[Start of Records supplied]
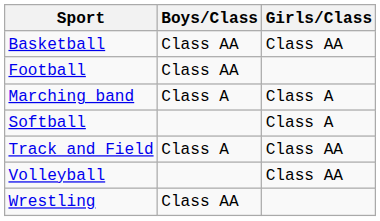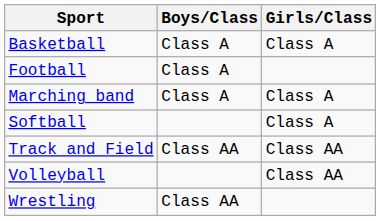Basketball | Boys/Class: Class AA -> Class A
Basketball | Girls/Class: Class AA -> Class A
Football | Boys/Class: Class AA -> Class A
Track and Field | Boys/Class: Class A -> Class AA
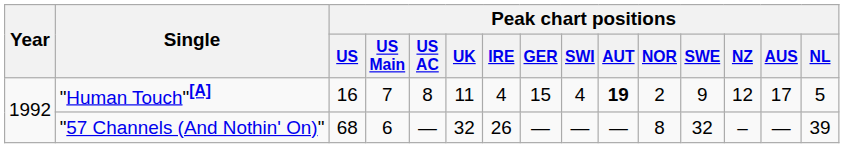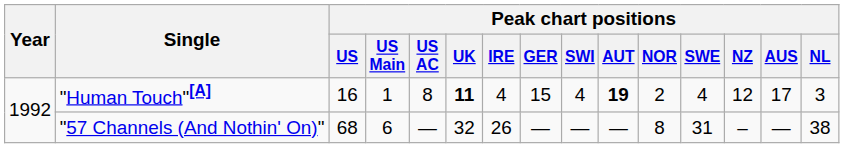"Human Touch"[A] | Peak chart positions / US Main: 7 -> 1
"Human Touch"[A] | Peak chart positions / UK: normal -> bold
"Human Touch"[A] | Peak chart positions / SWE: 9 -> 4
"Human Touch"[A] | Peak chart positions / NL: 5 -> 3
"57 Channels (And Nothin' On)" | Peak chart positions / SWE: 32 -> 31
"57 Channels (And Nothin' On)" | Peak chart positions / NL: 39 -> 38
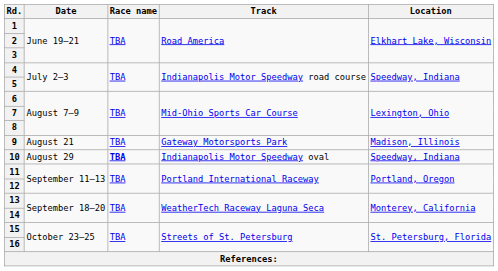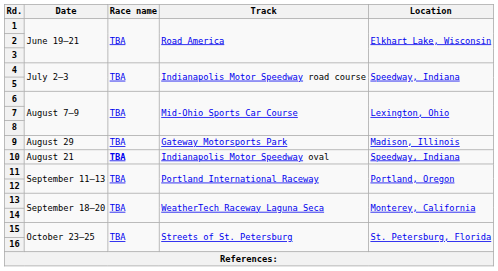9 | Date: August 21 -> August 29
10 | Date: August 29 -> August 21
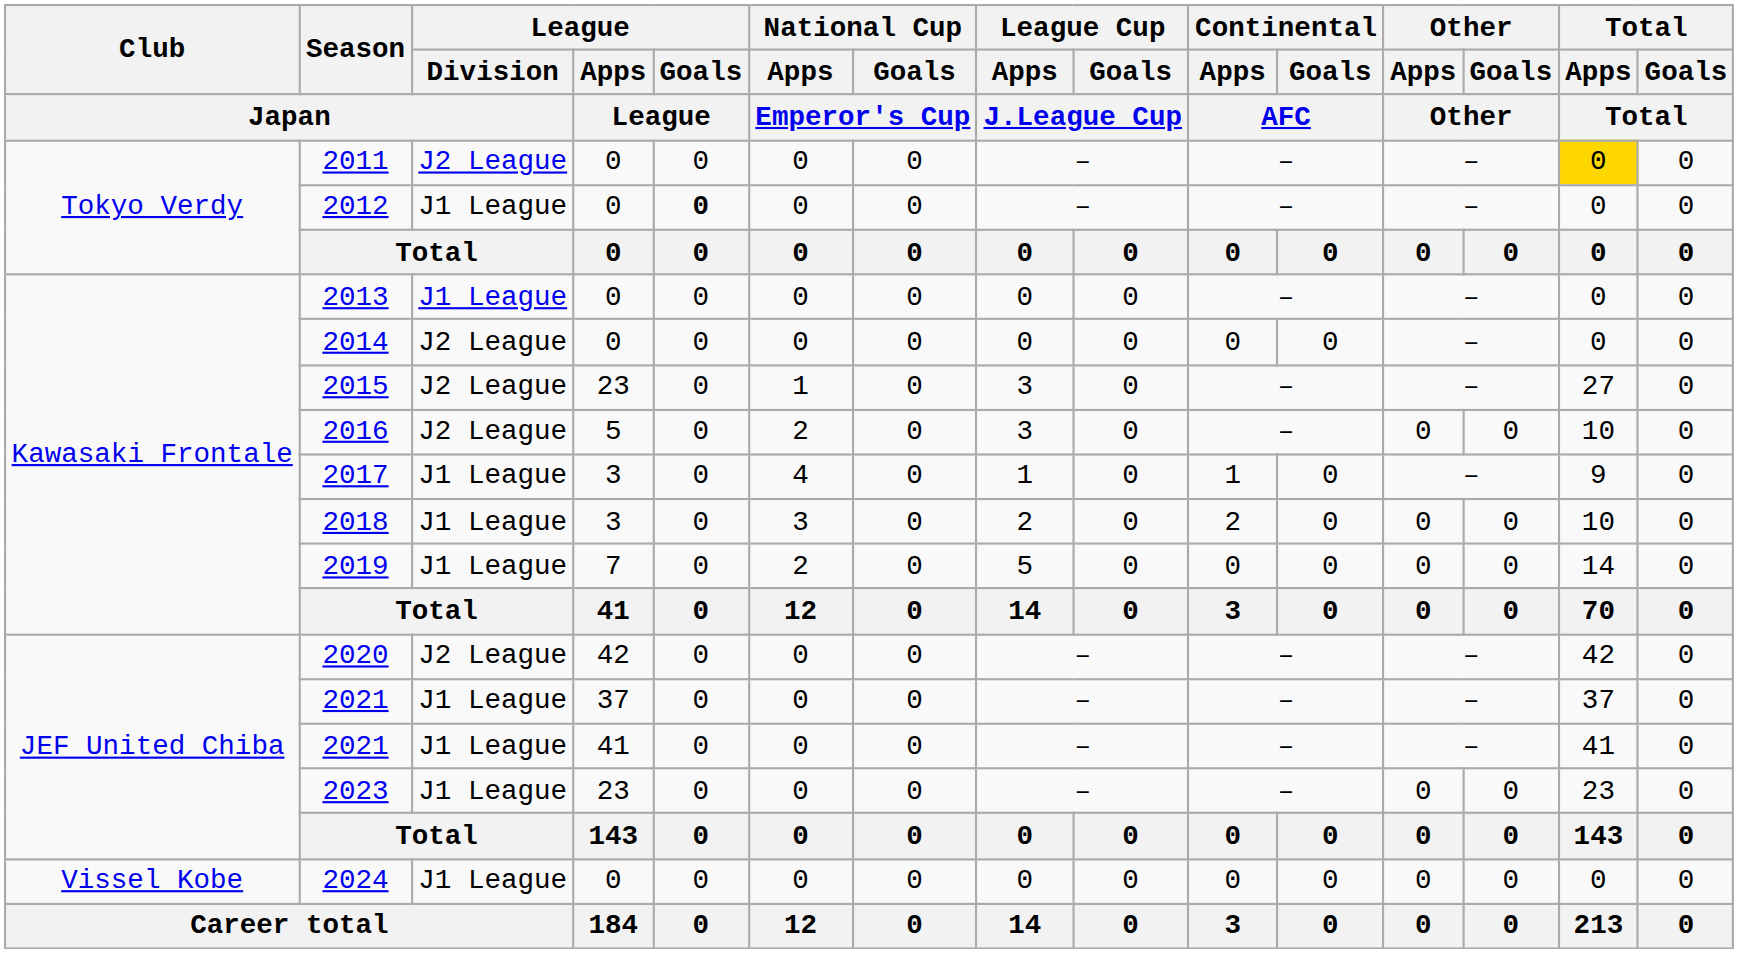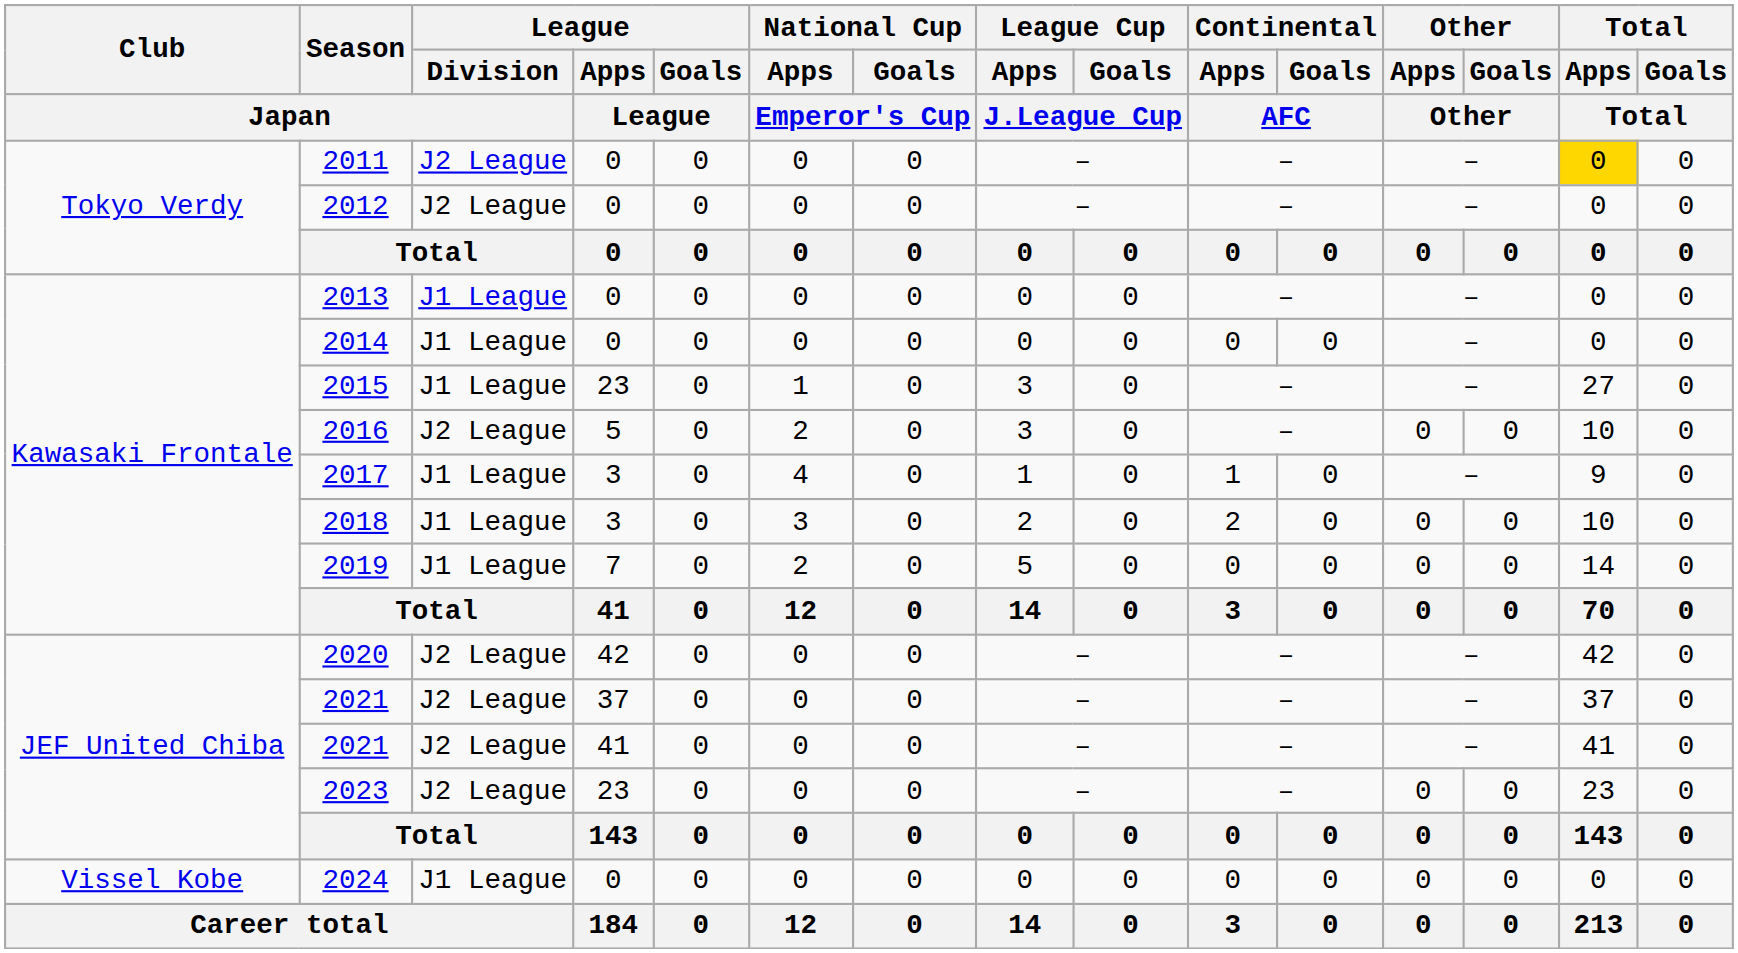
[End of Records supplied]
● Work to be completed
Copy out every change line in the listing word for word, without the pictures.

● The solution
Basketball | Boys/Class: Class AA -> Class A
Basketball | Girls/Class: Class AA -> Class A
Football | Boys/Class: Class AA -> Class A
Track and Field | Boys/Class: Class A -> Class AA
"Human Touch"[A] | Peak chart positions / US Main: 7 -> 1
"Human Touch"[A] | Peak chart positions / UK: normal -> bold
"Human Touch"[A] | Peak chart positions / SWE: 9 -> 4
"Human Touch"[A] | Peak chart positions / NL: 5 -> 3
"57 Channels (And Nothin' On)" | Peak chart positions / SWE: 32 -> 31
"57 Channels (And Nothin' On)" | Peak chart positions / NL: 39 -> 38
9 | Date: August 21 -> August 29
10 | Date: August 29 -> August 21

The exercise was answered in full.